Révision 1 (Damien Gratadour, 28/10/2013 08:04) → Révision 2/3 (Damien Gratadour, 10/11/2013 15:35)

h1. YoGA Philosophy 

 YoGA aims at providing the user with the ability to work on the GPU from within Yorick. It allows to easily build and debug high-level applications that run on the GPU thanks to Yorick's interpreted environment. 

 Because the GPU is a "device" in a "host" GPU applications performance tend to be limited by memory operations between the host and the GPU. Depending on the memory bandwidth of the GPU used, data transfers (host->GPU & GPU->host) as well as memory allocation can kill your acceleration factor. Hence GPU applications do not necessarily fit all needs and codes have to be designed carefully to take into account these limitations. 

 Using GPUs is interesting if you want to do large-scale computations, using a constant memory space with very limited memory transfers between the host and the device. In this scenario, you can allocate memory space once, then transfer- intensive compute -transfer back and then free memory. This can be very effective depending on the amount of data to transfer both ways. 

 h2. C++ implementation 

 To write YoGA we follow a very simple philosophy to stay as close as possible to this rule. Every feature in YoGA relies on a C++ template class : yoga_obj. This object includes an init method that allocates the memory space needed for the computation. It also includes both memory transfer methods (device2host and host2device) as well as a device2device to transfer data internally on the GPU from one yoga_obj to another. Finally the destructor frees the memory space allocated at the init. 

 This class also includes a bunch of computing method from cublas vector/matrix operations to cudpp scanning. This provides the user the ability to manipulate the data in the yoga_obj in a variety of way. It also includes optional fields that are initialized and used when required (fft plans, sort / scan plans, etc ...). 

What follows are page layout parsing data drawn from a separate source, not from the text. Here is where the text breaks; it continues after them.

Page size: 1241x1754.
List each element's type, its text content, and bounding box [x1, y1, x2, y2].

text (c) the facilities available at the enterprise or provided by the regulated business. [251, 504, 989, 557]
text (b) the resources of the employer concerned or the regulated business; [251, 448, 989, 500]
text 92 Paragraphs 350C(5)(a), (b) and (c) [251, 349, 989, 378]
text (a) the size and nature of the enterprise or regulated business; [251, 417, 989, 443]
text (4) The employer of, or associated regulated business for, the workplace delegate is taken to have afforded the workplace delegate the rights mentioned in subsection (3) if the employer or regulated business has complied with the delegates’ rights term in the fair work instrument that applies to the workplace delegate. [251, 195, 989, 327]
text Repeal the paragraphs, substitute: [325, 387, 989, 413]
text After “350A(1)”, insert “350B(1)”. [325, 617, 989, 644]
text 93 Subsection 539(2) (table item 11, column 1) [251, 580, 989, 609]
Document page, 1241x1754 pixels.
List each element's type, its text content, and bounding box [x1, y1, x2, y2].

 This scheme allows to entirely separate memory operations from the rest of the computations. It is expandable as users can easily implement new methods in this framework with very little effort. Only the methods need to be implemented as the object structure already provides memory space on the device to manipulate the data. 

 h2. Yorick plugin 

 The Yorick implementation uses an opaque object that points to this C++ class : Yoga Object. It is built using the standard API for interfacing yorick packages to the interpreter. This way persistent objects on the GPU memory can be created and manipulated from Yorick. To this object in Yorick are also associated wrappers that allow to mimic basic operations on Yorick variables (alloc / create, destroy / free, print, eval). Hence a Yoga Object can be manipulated in the same way as a standard Yorick variable. Allocation is done once, and destroy is handled either by the user when needed or by Yorick when terminating (minimal chances for a leak). 

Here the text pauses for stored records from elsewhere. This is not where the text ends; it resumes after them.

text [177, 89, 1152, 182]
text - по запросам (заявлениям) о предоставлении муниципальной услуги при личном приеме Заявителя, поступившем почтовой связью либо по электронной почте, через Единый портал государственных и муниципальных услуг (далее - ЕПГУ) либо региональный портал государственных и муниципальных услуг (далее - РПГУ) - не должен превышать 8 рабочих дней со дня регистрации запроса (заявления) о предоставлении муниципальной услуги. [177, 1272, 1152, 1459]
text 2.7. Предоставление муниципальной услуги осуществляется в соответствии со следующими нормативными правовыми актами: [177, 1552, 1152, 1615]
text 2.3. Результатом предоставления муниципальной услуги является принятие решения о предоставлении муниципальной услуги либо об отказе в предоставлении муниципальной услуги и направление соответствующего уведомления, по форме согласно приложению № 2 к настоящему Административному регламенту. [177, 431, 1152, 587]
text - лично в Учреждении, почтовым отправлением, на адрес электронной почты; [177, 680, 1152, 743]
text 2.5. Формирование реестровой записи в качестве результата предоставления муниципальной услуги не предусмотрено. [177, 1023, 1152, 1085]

 Additionally, device2host and host2device routines are provided allowing the transfer between a standard Yorick variable and a Yoga Object. 

 C-wrappers aimed at being launched from within Yorick have also been added. They wrap calls to these yoga_obj methods using the content of the stack as arguments. These wrappers can be called as functions, in which case they will create new Yoga Objects to store the result or a subroutines in which case they will use pre-existing objects. They provide various mathematical functionalities. After object creation, using these wrappers, the user can build a fast sequence with a no memory space allocation , perform multiple complex operations on Yoga Objects, only on the GPU and then transfer back the result (for display for instance) and eventually (and optionaly) desallocate. See for instance the Practice YoGA page for some details and a practical example.